For local images, use base64 encoding:

let image_data = std::fs::read("photo.jpg")?;
let base64 = base64::engine::general_purpose::STANDARD.encode(&image_data);
let message = Message::user_with_content(vec![
ContentBlock::Text("Describe this".into()),
ContentBlock::ImageBase64 {
data: base64,
media_type: "image/jpeg".into(),
},
]);
import base64
with open("photo.jpg", "rb") as f:
image_data = base64.b64encode(f.read()).decode()
message = Message.user_with_content([
ContentBlock.text("Describe this"),
ContentBlock.image_base64(image_data, "image/jpeg"),
])
import { readFileSync } from 'fs';
const imageBuffer = readFileSync('photo.jpg');
const imageData = imageBuffer.toString('base64');
const message = Message.userWithContent([
ContentBlock.text('Describe this'),
ContentBlock.imageBase64(imageData, 'image/jpeg'),
]);

The V2 protocol provides a MultimodalCapabilities module that validates content against provider declarations before sending requests.

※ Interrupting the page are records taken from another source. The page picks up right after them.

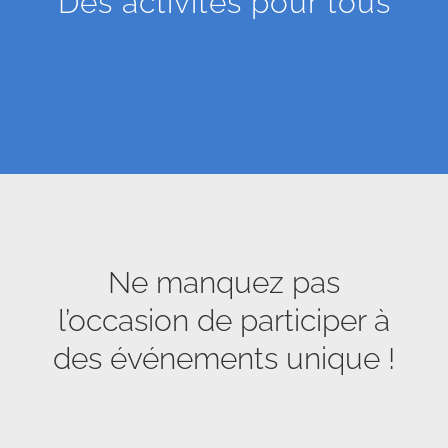
Des activités pour tous
Ne manquez pas
l’occasion de participer à
des événements unique !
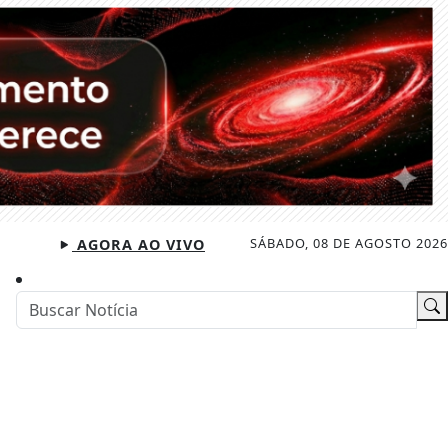
SÁBADO, 08 DE AGOSTO 2026
AGORA AO VIVO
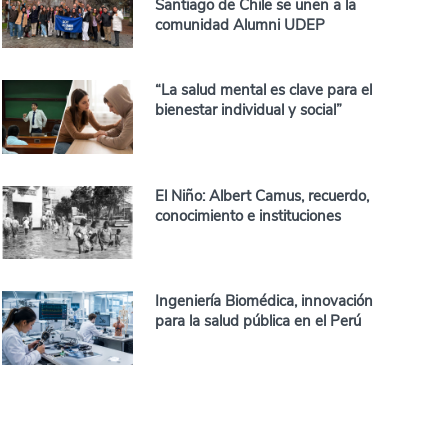
Santiago de Chile se unen a la
comunidad Alumni UDEP
“La salud mental es clave para el
bienestar individual y social”
El Niño: Albert Camus, recuerdo,
conocimiento e instituciones
Ingeniería Biomédica, innovación
para la salud pública en el Perú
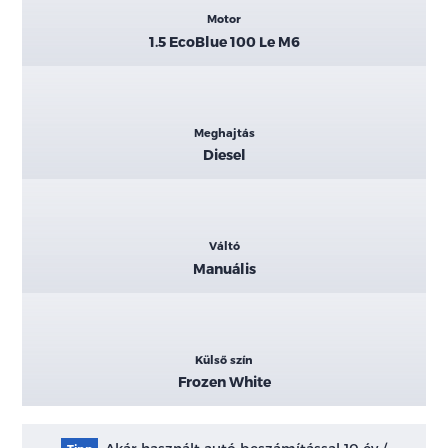
Motor
1.5 EcoBlue 100 Le M6
Meghajtás
Diesel
Váltó
Manuális
Külső szín
Frozen White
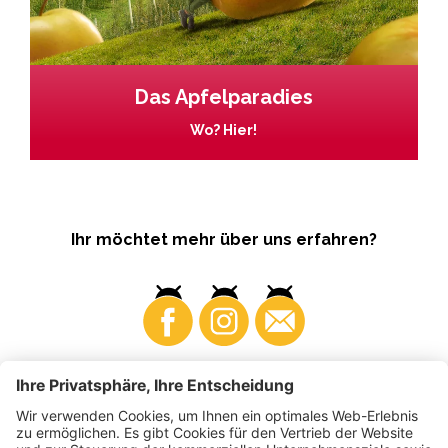
Das Apfelparadies
Wo? Hier!
Ihr möchtet mehr über uns erfahren?
Business
Produzenten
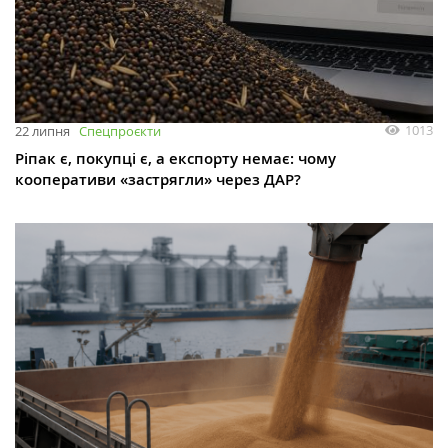
1013
22 липня
Спецпроєкти
Ріпак є, покупці є, а експорту немає: чому
кооперативи «застрягли» через ДАР?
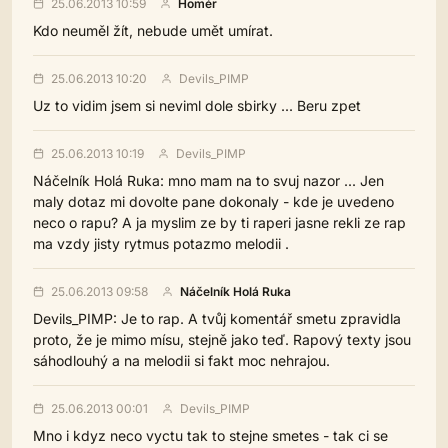
25.06.2013 10:59
Homér
Kdo neuměl žít, nebude umět umírat.
25.06.2013 10:20
Devils_PIMP
Uz to vidim jsem si neviml dole sbirky ... Beru zpet
25.06.2013 10:19
Devils_PIMP
Náčelník Holá Ruka: mno mam na to svuj nazor ... Jen
maly dotaz mi dovolte pane dokonaly - kde je uvedeno
neco o rapu? A ja myslim ze by ti raperi jasne rekli ze rap
ma vzdy jisty rytmus potazmo melodii .
25.06.2013 09:58
Náčelník Holá Ruka
Devils_PIMP: Je to rap. A tvůj komentář smetu zpravidla
proto, že je mimo mísu, stejně jako teď. Rapový texty jsou
sáhodlouhý a na melodii si fakt moc nehrajou.
25.06.2013 00:01
Devils_PIMP
Mno i kdyz neco vyctu tak to stejne smetes - tak ci se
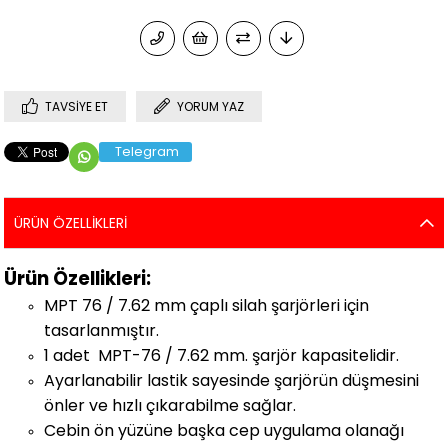
TAVSIYE ET
YORUM YAZ
Telegram
ÜRÜN ÖZELLIKLERI
Ürün Özellikleri:
MPT 76 / 7.62 mm çaplı silah şarjörleri için
tasarlanmıştır.
1 adet MPT-76 / 7.62 mm. şarjör kapasitelidir.
Ayarlanabilir lastik sayesinde şarjörün düşmesini
önler ve hızlı çıkarabilme sağlar.
Cebin ön yüzüne başka cep uygulama olanağı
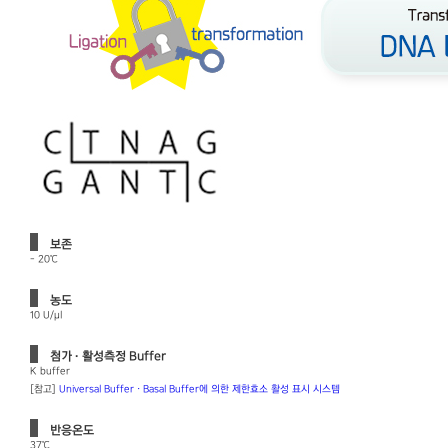
보존
- 20℃
농도
10 U/μl
첨가 · 활성측정 Buffer
K buffer
[참고]
Universal Buffer · Basal Buffer에 의한 제한효소 활성 표시 시스템
반응온도
37℃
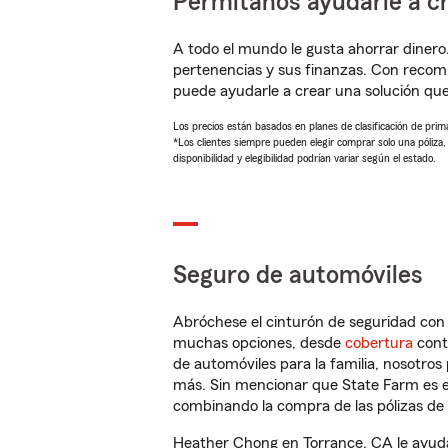
Permítanos ayudarle a cr
A todo el mundo le gusta ahorrar dinero
pertenencias y sus finanzas. Con reco
puede ayudarle a crear una solución qu
Los precios están basados en planes de clasificación de primas
*Los clientes siempre pueden elegir comprar solo una póliza
disponibilidad y elegibilidad podrían variar según el estado.
Seguro de automóviles
Abróchese el cinturón de seguridad co
muchas opciones, desde
cobertura
con
de automóviles para la familia, nosotro
más. Sin mencionar que State Farm es e
combinando la compra de las pólizas de 
Heather Chong en Torrance, CA le ayuda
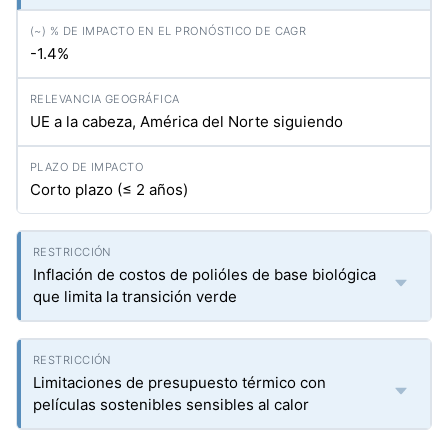
-1.4%
UE a la cabeza, América del Norte siguiendo
Corto plazo (≤ 2 años)
Inflación de costos de polióles de base biológica
que limita la transición verde
Limitaciones de presupuesto térmico con
películas sostenibles sensibles al calor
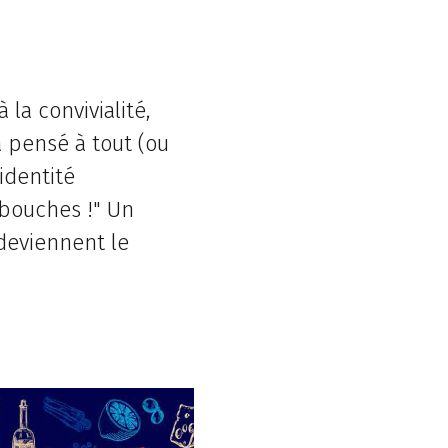
la convivialité,
 pensé à tout (ou
'identité
 bouches !" Un
deviennent le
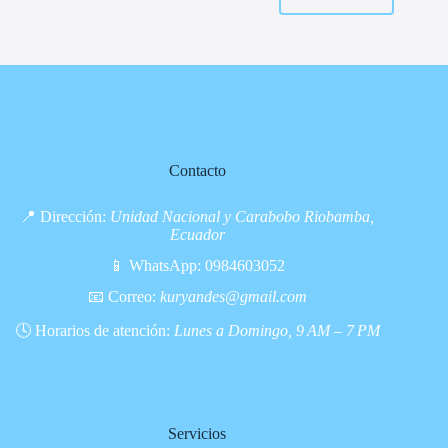
Contacto
📍 Dirección:
Unidad Nacional y Carabobo Riobamba,
Ecuador
📱 WhatsApp:
0984603052
📧 Correo:
kuryandes@gmail.com
🕓 Horarios de atención:
Lunes a Domingo, 9 AM – 7 PM
Servicios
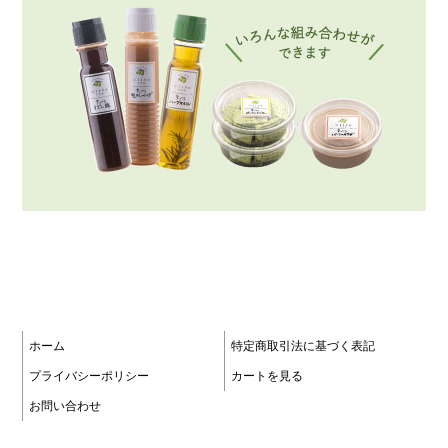
ホーム
特定商取引法に基づく表記
プライバシーポリシー
カートを見る
お問い合わせ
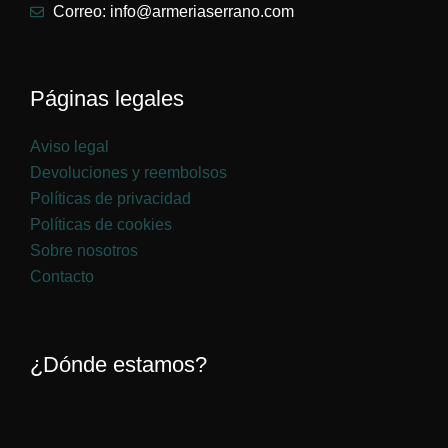
Correo: info@armeriaserrano.com
Páginas legales
Aviso legal
Devoluciones y reembolsos
Políticas de privacidad
Políticas de cookies
Sobre nosotros
Contacto
¿Dónde estamos?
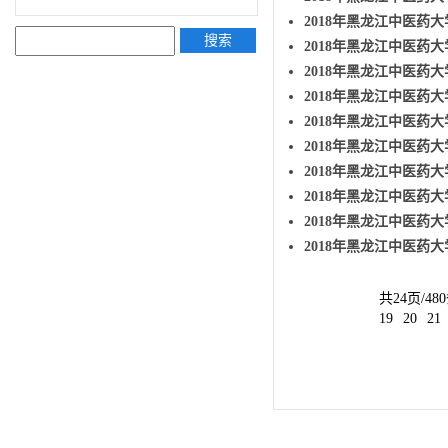
2018年黑龙江中医药
搜索
2018年黑龙江中医药
2018年黑龙江中医药
2018年黑龙江中医药
2018年黑龙江中医药
2018年黑龙江中医药
2018年黑龙江中医药
2018年黑龙江中医药大
2018年黑龙江中医药
2018年黑龙江中医药
共24页/48
19
20
21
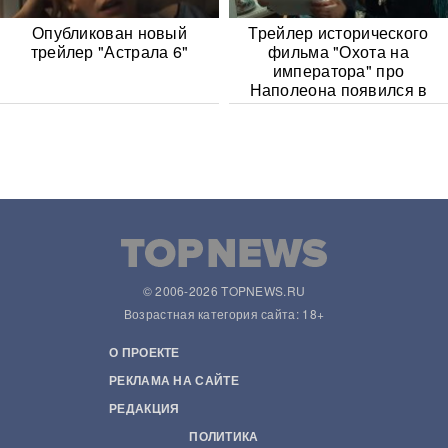
Опубликован новый
Трейлер исторического
трейлер "Астрала 6"
фильма "Охота на
императора" про
Наполеона появился в
Сети
© 2006-2026 TOPNEWS.RU
Возрастная категория сайта: 18+
О ПРОЕКТЕ
РЕКЛАМА НА САЙТЕ
РЕДАКЦИЯ
ПОЛИТИКА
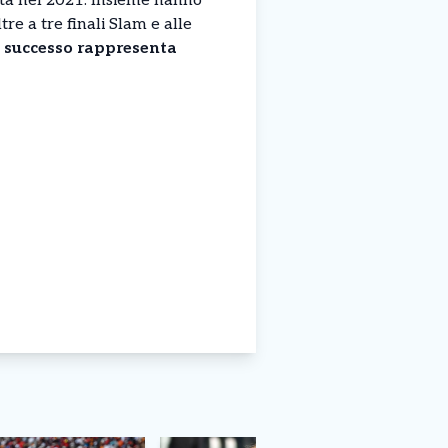
iata nel 2021. Insieme hanno
re a tre finali Slam e alle
 successo rappresenta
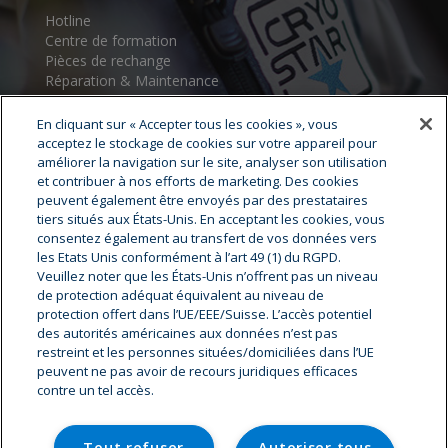
Hotline
Centre de formation
Pièces de rechange
Réparation & Maintenance
Assistance au démarrage
Centres de service
En cliquant sur « Accepter tous les cookies », vous
acceptez le stockage de cookies sur votre appareil pour
améliorer la navigation sur le site, analyser son utilisation
et contribuer à nos efforts de marketing. Des cookies
peuvent également être envoyés par des prestataires
tiers situés aux États-Unis. En acceptant les cookies, vous
consentez également au transfert de vos données vers
les Etats Unis conformément à l’art 49 (1) du RGPD.
Veuillez noter que les États-Unis n’offrent pas un niveau
Cryostar Groupe
de protection adéquat équivalent au niveau de
protection offert dans l’UE/EEE/Suisse. L’accès potentiel
Notre histoire
des autorités américaines aux données n’est pas
restreint et les personnes situées/domiciliées dans l’UE
Nos valeurs
peuvent ne pas avoir de recours juridiques efficaces
Cryostar à travers le monde
contre un tel accès.
Innovation
Hygiène, Sécurité, environnement
Carrière & offres d'emplois
Tout refuser
Autoriser tous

The runtime automatically detects modalities in your content blocks:

use ai_lib_rust::multimodal::{detect_modalities, Modality};
let modalities = detect_modalities(&content_blocks);
// Returns: {Text, Image} or {Text, Audio, Video} etc.
from ai_lib_python.multimodal import detect_modalities, Modality
modalities = detect_modalities(content_blocks)
# Returns: {Modality.TEXT, Modality.IMAGE}
// TypeScript
import { detectModalities, Modality } from '@hiddenpath/ai-lib-ts/multimodal';
const modalities = detectModalities(contentBlocks);
// Returns: Set { Modality.TEXT, Modality.IMAGE }

The runtime validates formats against what the provider supports:

use ai_lib_rust::multimodal::MultimodalCapabilities;
let caps = MultimodalCapabilities::from_config(&manifest.multimodal);
assert!(caps.validate_image_format("png"));
assert!(caps.validate_audio_format("wav"));
from ai_lib_python.multimodal import MultimodalCapabilities
caps = MultimodalCapabilities.from_config(manifest_multimodal)
assert caps.validate_image_format("png")
assert caps.validate_audio_format("wav")
// TypeScript
import { MultimodalCapabilities } from '@hiddenpath/ai-lib-ts/multimodal';
const caps = MultimodalCapabilities.fromConfig(manifestMultimodal);
console.assert(caps.validateImageFormat('png'));
console.assert(caps.validateAudioFormat('wav'));

Before sending a request, validate that the provider supports all modalities in the content:

use ai_lib_rust::multimodal::validate_content_modalities;
match validate_content_modalities(&blocks, &caps) {
Ok(()) => { /* all modalities supported */ }
Err(unsupported) => {
eprintln!("Provider doesn't support: {:?}", unsupported);
}
}
from ai_lib_python.multimodal import validate_content_modalities
# Validate content blocks against provider capabilities
// TypeScript
import { validateContentModalities } from '@hiddenpath/ai-lib-ts/multimodal';
try {
validateContentModalities(blocks, caps);
// all modalities supported
} catch (unsupported) {
console.error(`Provider doesn't support: ${unsupported}`);
}
  1. The runtime constructs a multimodal message with mixed content blocks
  2. V2 validation: MultimodalCapabilities checks that all content modalities are supported by the provider
  3. The protocol manifest maps content blocks to the provider’s format
  4. Different providers use different structures:
    • OpenAI: content array with type: "image_url" objects
    • Anthropic: content array with type: "image" objects
    • Gemini: parts array with inline_data objects (supports video parts)
  5. The protocol handles all format differences automatically

The V2 manifest declares each provider’s multimodal capabilities explicitly:

ProviderImage InAudio InVideo InImage OutAudio OutOmni
OpenAI✅ png, jpg, gif, webp
Anthropic✅ png, jpg, gif, webp
Gemini✅ png, jpg, gif, webp✅ wav, mp3, flac✅ mp4, avi
Qwen✅ png, jpg✅ wav, mp3
DeepSeek✅ png, jpg

Check multimodal.input and multimodal.output sections in the V2 provider manifest for the complete declaration.